What could possibly go wrong? If you're well aware that The Slayer was on the notorious list of so-called video nasties liable for prosecution if you were either selling them or even owning them in the Britain of the nineteen-eighties, then you'd have a good idea of what would happen to Kay and her chums, but was it really worth going to prison for watching back then? Of course not, watch it today and you'll likely be baffled that it was ever considered a menace to society since the 15 certificate shows far worse in horror movies than almost anything here, most of which took the form of the characters searching the island they were vacationing on for the individual who has disappeared, leading to a twist that will either have you groaning or musing over the mystery of what had happened.
Director and co-writer (with Bill Ewing) J.S. Cardone carved out his own niche of thrillers and horrors on a low budget with works such as this for some time afterwards, but thanks to the banning it was The Slayer that would remain his best known effort, an example of non-Hollywood independent filmmaking that took the exploitation route to make their profits, trying to beat the established studios at their own game by supplying cheap product that more or less operated as a delivery system for the thrills and spills the bigger businesses were aiming to provide. Movies like The Texas Chain Saw Massacre or Friday the 13th amply demonstrated you could be successful without a huge budget or big stars, and Cardone banked on that.
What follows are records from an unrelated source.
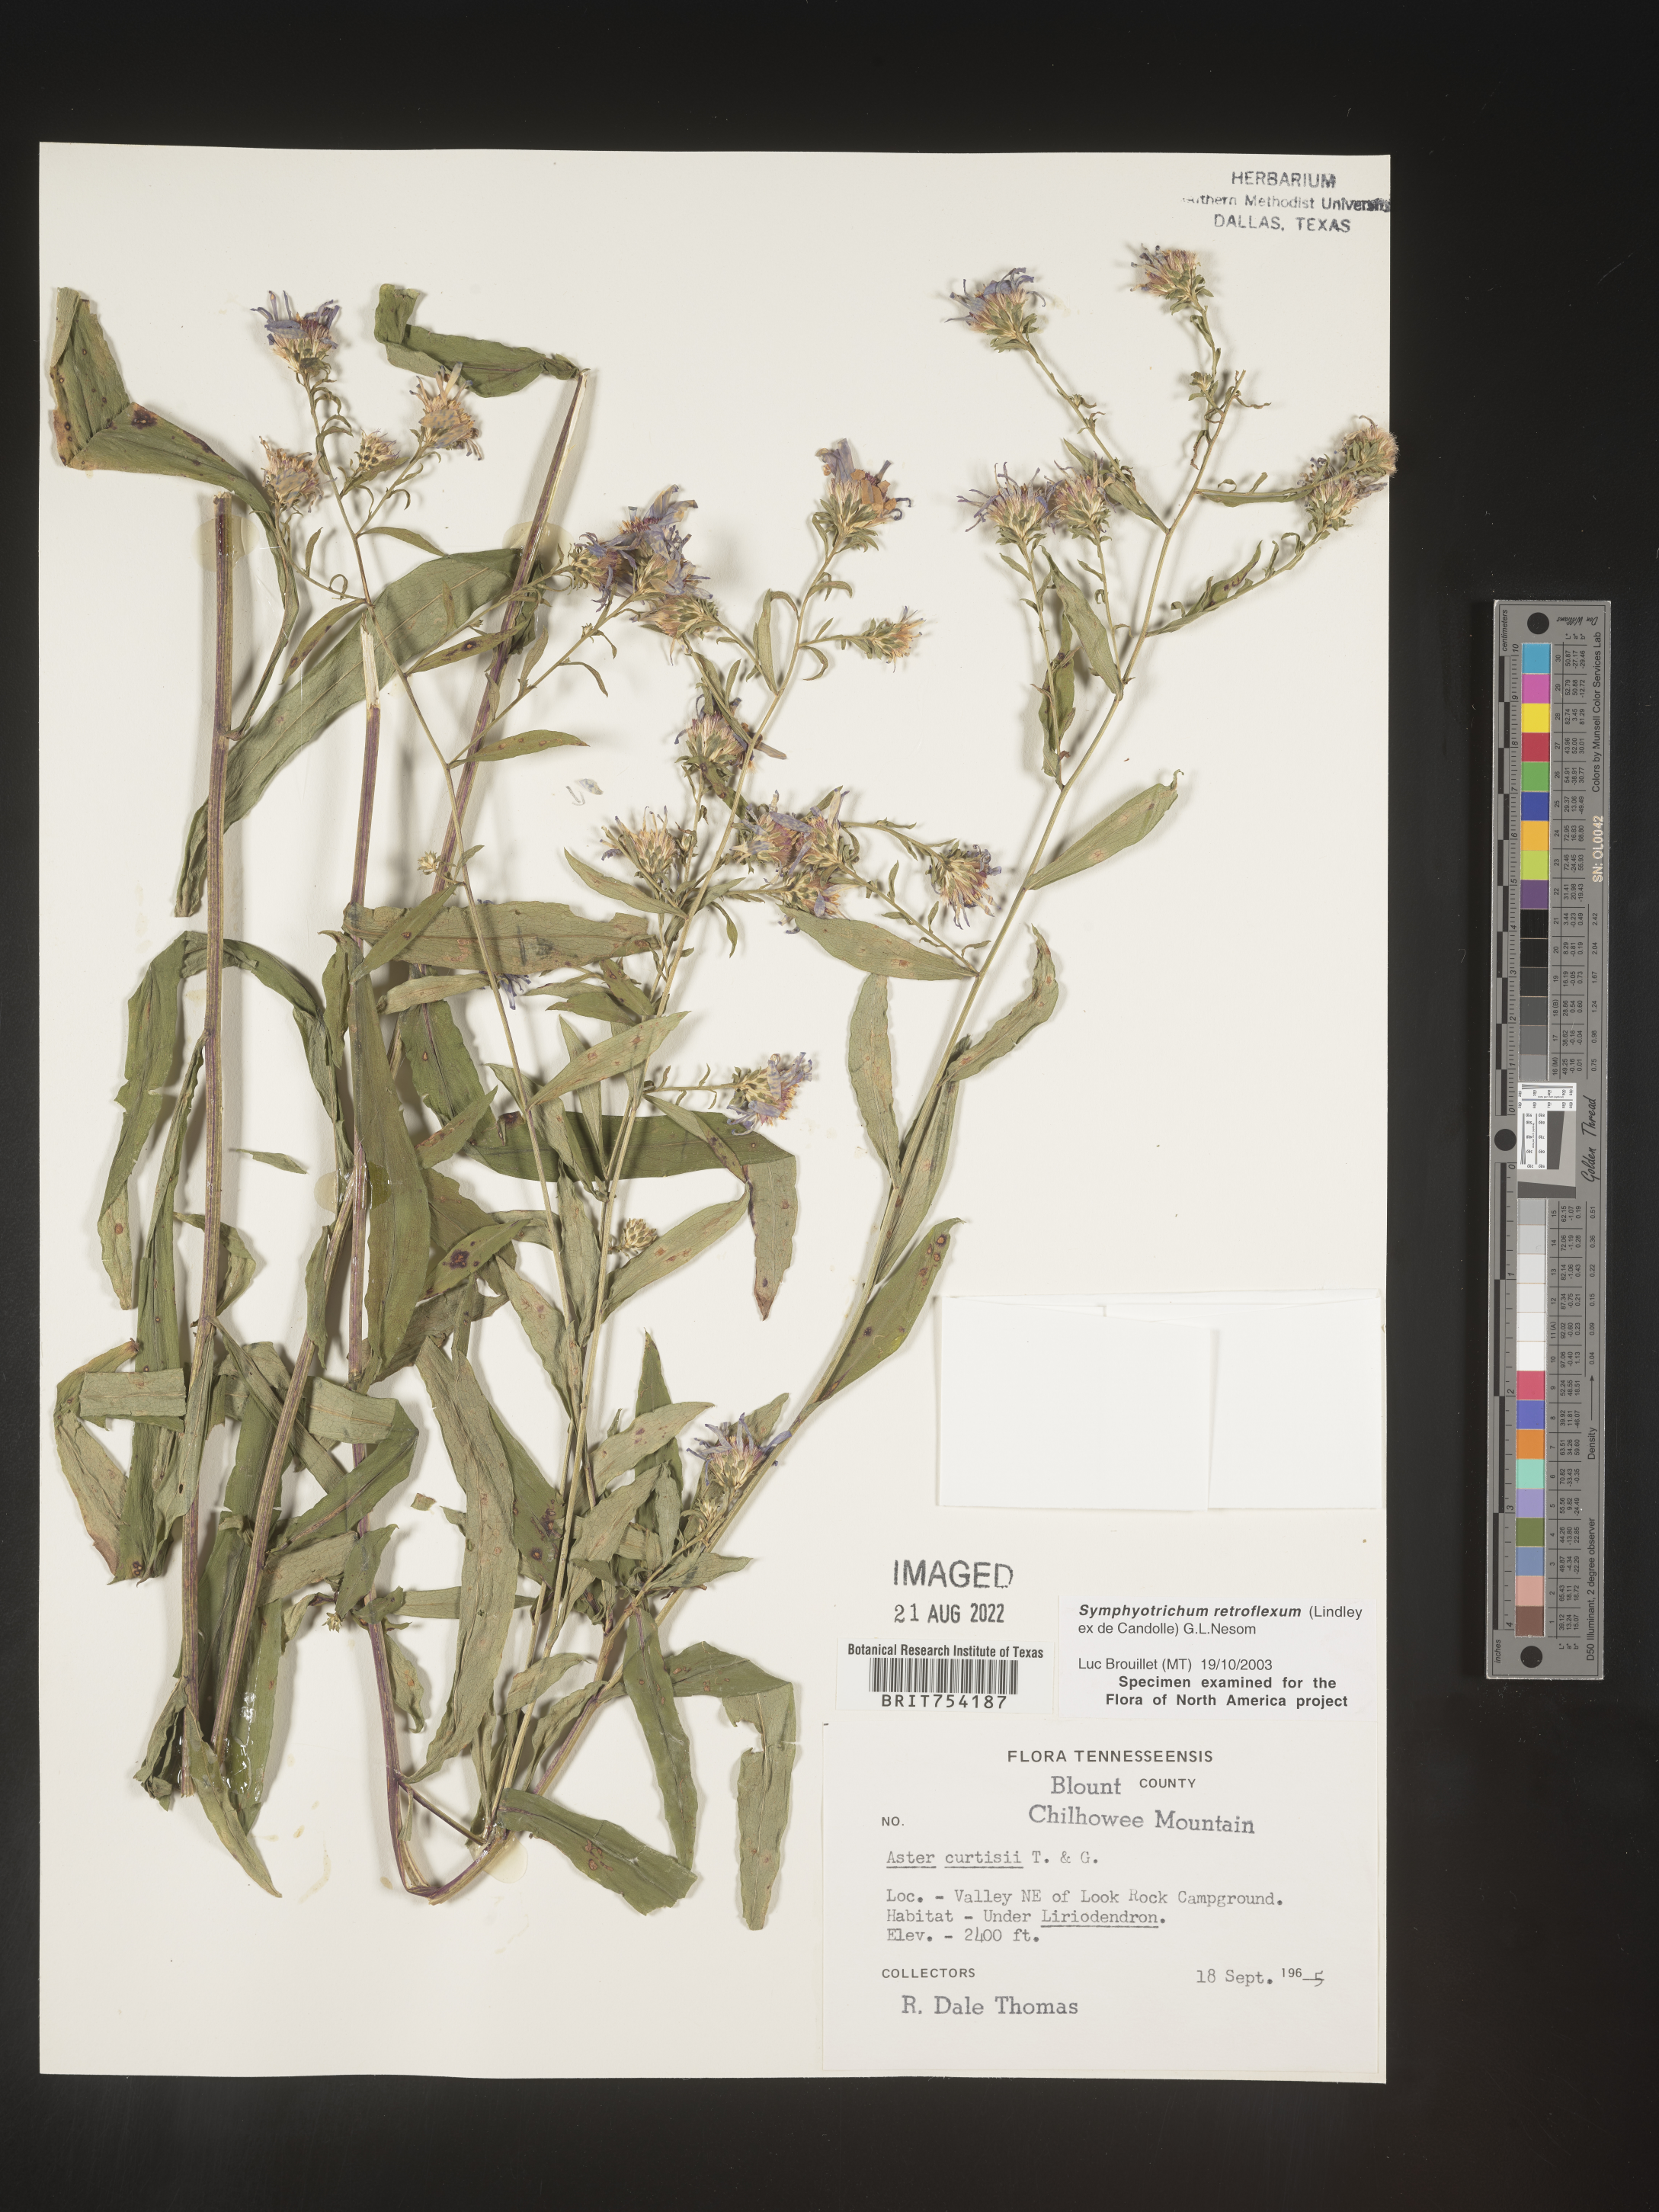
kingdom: Plantae
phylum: Tracheophyta
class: Magnoliopsida
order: Asterales
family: Asteraceae
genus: Symphyotrichum
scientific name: Symphyotrichum retroflexum
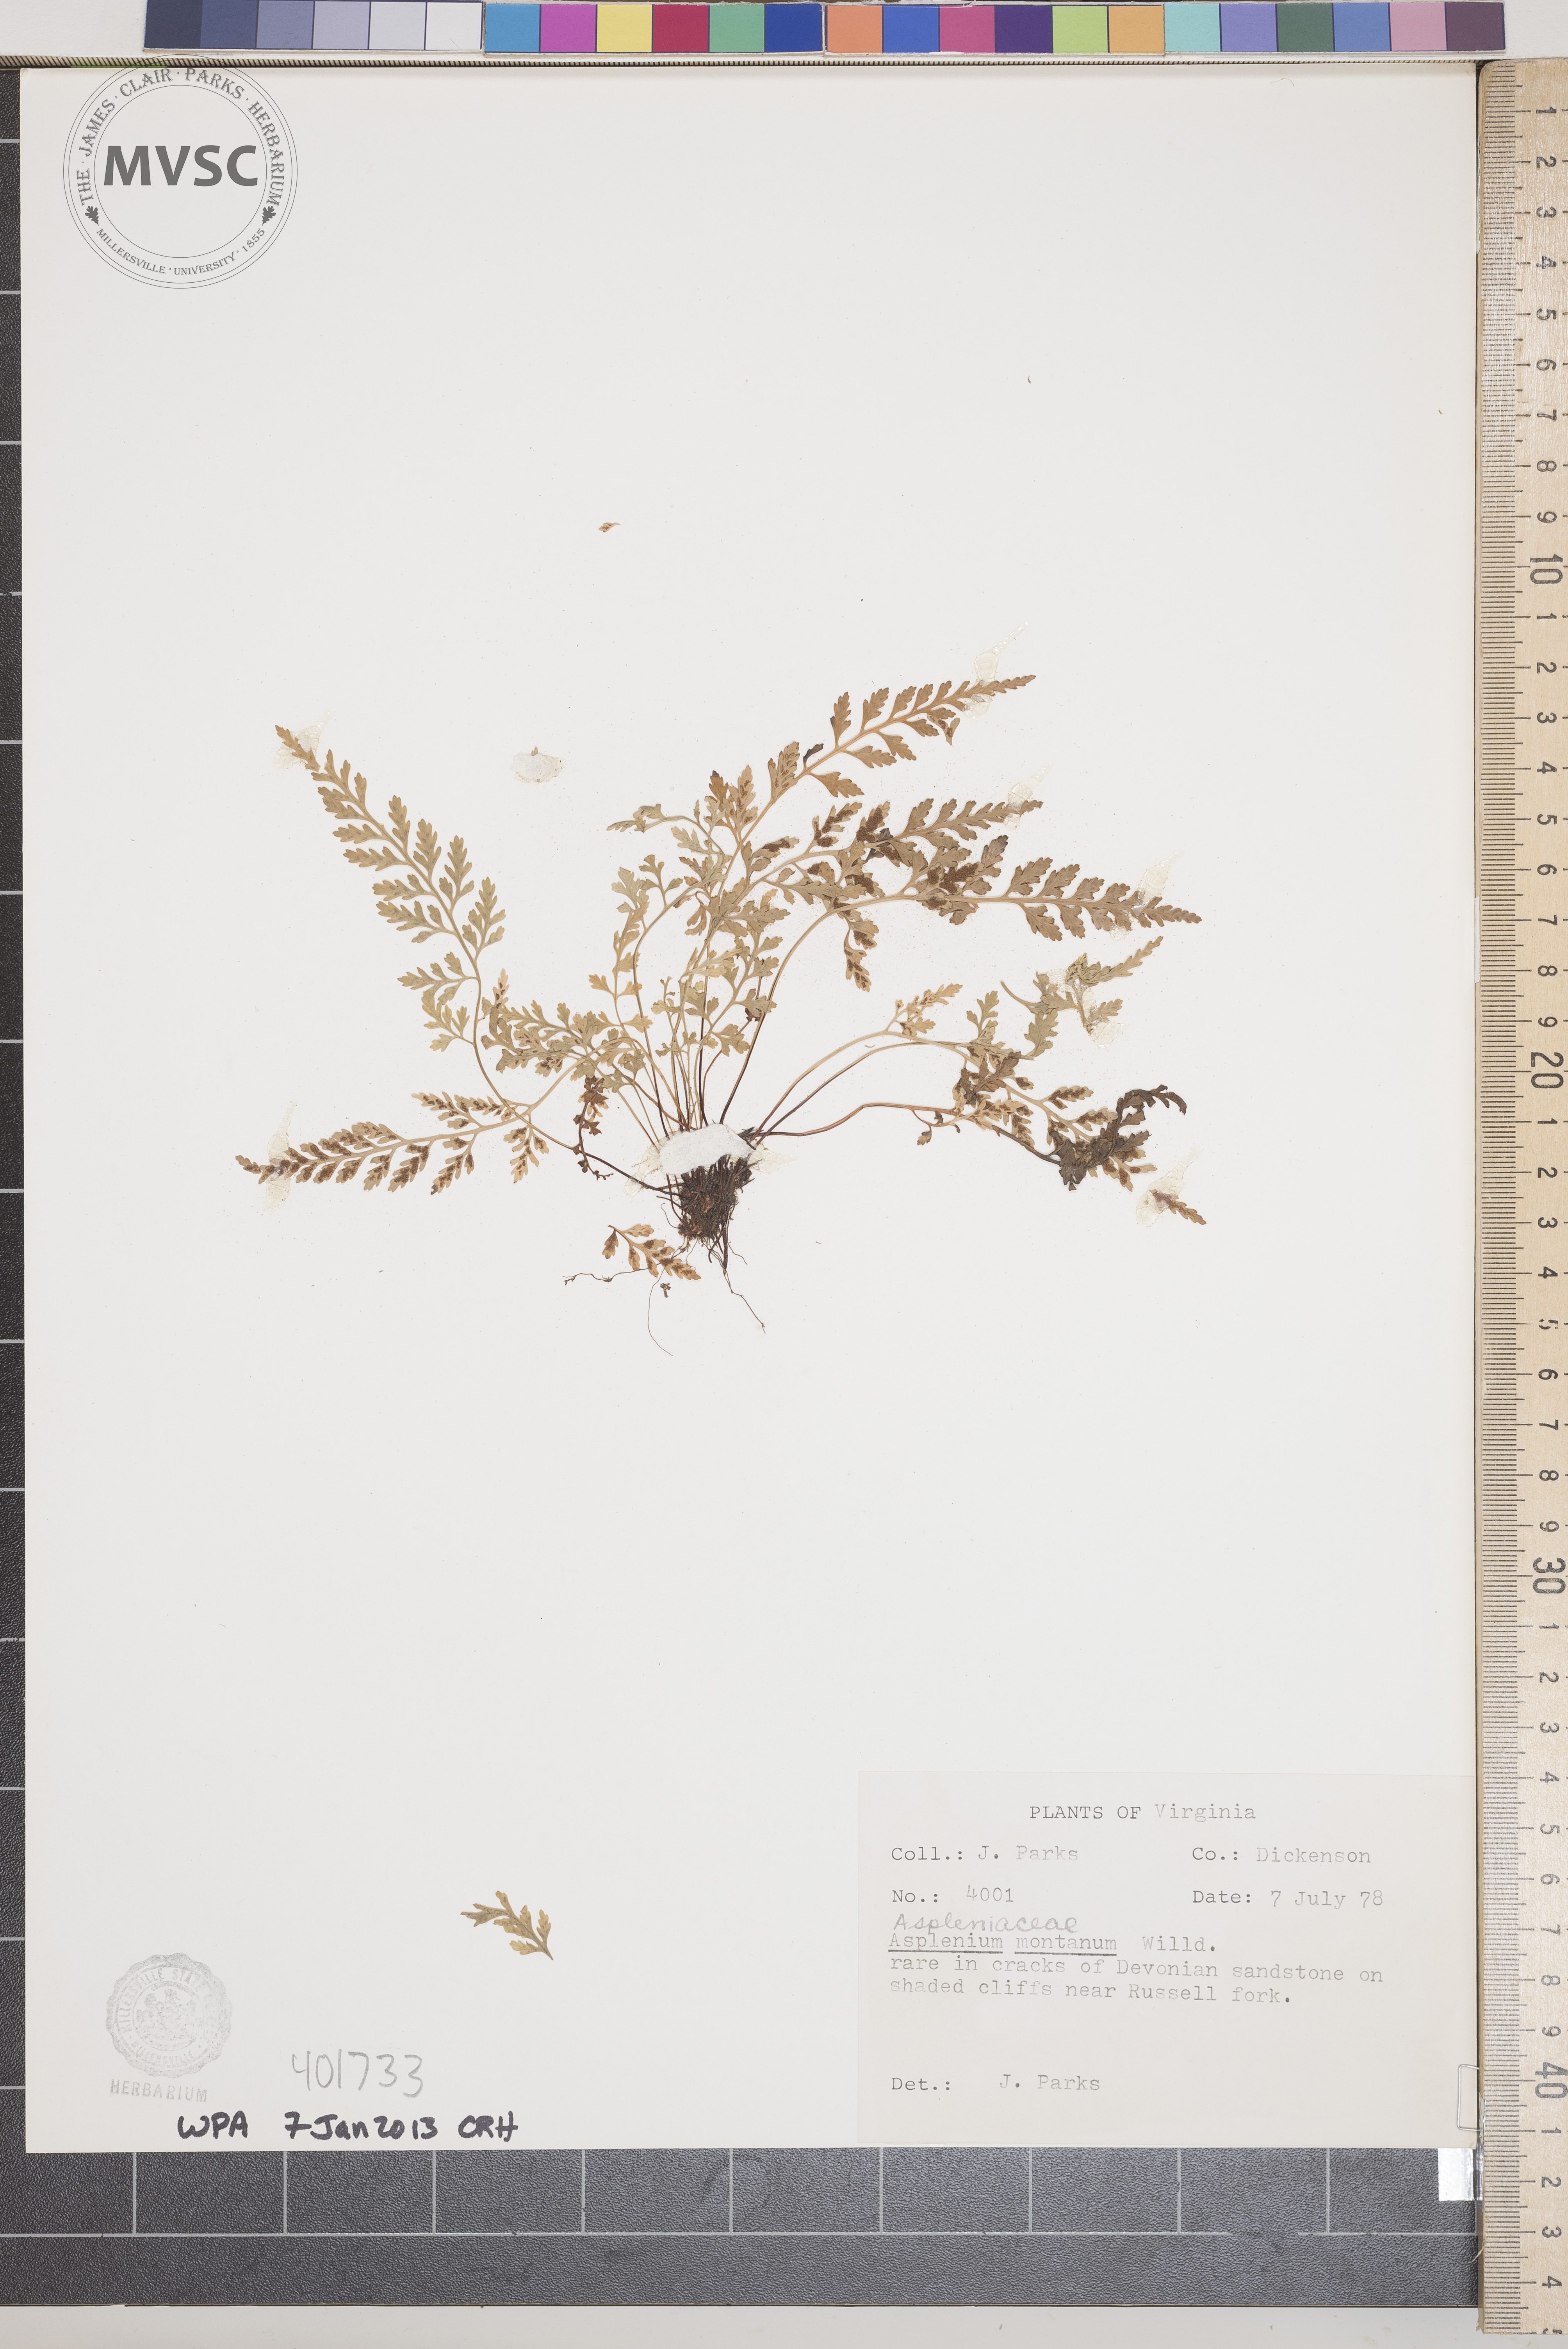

Not that it was any more palatable in the twenty-first century than it was back it the twentieth, but if we took the scenes that did not involve Kay and company creeping about, and they were in the majority, what were you left with? One benefit of a spooky location for the characters to explore would be the atmosphere that might generate, and The Slayer worked up a decent enough amount of that, so that the kills, when they finally showed up, had that particular timbre of dread that the horrors of this era counted on to grab an audience. The surprises here naturally were nothing of the sort, we are all too aware Kay is on to something when we see a fisherman beaten to death with an oar apropos of nothing other than alerting us to the villain on the island - we know nothing about him - but once one poor soul gets his head trapped in a pair of shutter doors, bloodily hanging him, it's plain somebody isn't messing about. As for the ban, only the death of a woman by pitchfork through the chest was an issue, but otherwise notable was The National Philharmonic performing Robert Folk's lush music.